* _The problem_: Each line below should be set down again unchanged.

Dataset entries
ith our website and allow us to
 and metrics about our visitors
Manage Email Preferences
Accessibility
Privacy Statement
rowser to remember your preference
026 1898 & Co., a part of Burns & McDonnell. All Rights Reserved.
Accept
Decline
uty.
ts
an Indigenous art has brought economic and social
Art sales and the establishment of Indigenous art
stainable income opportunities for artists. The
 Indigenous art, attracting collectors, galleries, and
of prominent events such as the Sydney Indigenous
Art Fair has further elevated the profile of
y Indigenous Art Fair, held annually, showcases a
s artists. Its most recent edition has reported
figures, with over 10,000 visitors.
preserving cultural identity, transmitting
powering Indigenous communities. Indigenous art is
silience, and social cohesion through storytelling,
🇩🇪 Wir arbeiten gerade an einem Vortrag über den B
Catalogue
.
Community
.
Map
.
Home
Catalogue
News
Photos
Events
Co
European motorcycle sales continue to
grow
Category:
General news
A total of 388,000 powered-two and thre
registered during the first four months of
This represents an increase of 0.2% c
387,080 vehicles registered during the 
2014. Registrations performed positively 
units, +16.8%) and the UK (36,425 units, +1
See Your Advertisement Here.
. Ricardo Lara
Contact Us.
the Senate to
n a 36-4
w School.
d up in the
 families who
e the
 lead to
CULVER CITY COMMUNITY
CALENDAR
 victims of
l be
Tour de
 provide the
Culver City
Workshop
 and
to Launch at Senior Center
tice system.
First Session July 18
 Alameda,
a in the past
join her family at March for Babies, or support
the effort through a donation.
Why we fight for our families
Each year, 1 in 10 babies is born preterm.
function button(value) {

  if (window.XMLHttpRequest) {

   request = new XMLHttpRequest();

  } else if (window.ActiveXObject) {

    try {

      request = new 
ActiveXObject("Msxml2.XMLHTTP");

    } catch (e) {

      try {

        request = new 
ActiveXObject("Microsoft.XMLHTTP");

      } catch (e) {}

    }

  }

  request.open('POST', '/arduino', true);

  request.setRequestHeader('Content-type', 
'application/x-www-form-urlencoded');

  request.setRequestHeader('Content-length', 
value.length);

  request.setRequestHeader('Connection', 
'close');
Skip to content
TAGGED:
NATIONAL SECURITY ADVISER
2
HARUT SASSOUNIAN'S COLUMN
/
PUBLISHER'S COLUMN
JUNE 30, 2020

* _Response area_:
ith our website and allow us to
 and metrics about our visitors
Manage Email Preferences
Accessibility
Privacy Statement
rowser to remember your preference
026 1898 & Co., a part of Burns & McDonnell. All Rights Reserved.
Accept
Decline
uty.
ts
an Indigenous art has brought economic and social
Art sales and the establishment of Indigenous art
stainable income opportunities for artists. The
 Indigenous art, attracting collectors, galleries, and
of prominent events such as the Sydney Indigenous
Art Fair has further elevated the profile of
y Indigenous Art Fair, held annually, showcases a
s artists. Its most recent edition has reported
figures, with over 10,000 visitors.
preserving cultural identity, transmitting
powering Indigenous communities. Indigenous art is
silience, and social cohesion through storytelling,
🇩🇪 Wir arbeiten gerade an einem Vortrag über den B
Catalogue
.
Community
.
Map
.
Home
Catalogue
News
Photos
Events
Co
European motorcycle sales continue to
grow
Category:
General news
A total of 388,000 powered-two and thre
registered during the first four months of
This represents an increase of 0.2% c
387,080 vehicles registered during the 
2014. Registrations performed positively 
units, +16.8%) and the UK (36,425 units, +1
See Your Advertisement Here.
. Ricardo Lara
Contact Us.
the Senate to
n a 36-4
w School.
d up in the
 families who
e the
 lead to
CULVER CITY COMMUNITY
CALENDAR
 victims of
l be
Tour de
 provide the
Culver City
Workshop
 and
to Launch at Senior Center
tice system.
First Session July 18
 Alameda,
a in the past
join her family at March for Babies, or support
the effort through a donation.
Why we fight for our families
Each year, 1 in 10 babies is born preterm.
function button(value) {

  if (window.XMLHttpRequest) {

   request = new XMLHttpRequest();

  } else if (window.ActiveXObject) {

    try {

      request = new 
ActiveXObject("Msxml2.XMLHTTP");

    } catch (e) {

      try {

        request = new 
ActiveXObject("Microsoft.XMLHTTP");

      } catch (e) {}

    }

  }

  request.open('POST', '/arduino', true);

  request.setRequestHeader('Content-type', 
'application/x-www-form-urlencoded');

  request.setRequestHeader('Content-length', 
value.length);

  request.setRequestHeader('Connection', 
'close');
Skip to content
TAGGED:
NATIONAL SECURITY ADVISER
2
HARUT SASSOUNIAN'S COLUMN
/
PUBLISHER'S COLUMN
JUNE 30, 2020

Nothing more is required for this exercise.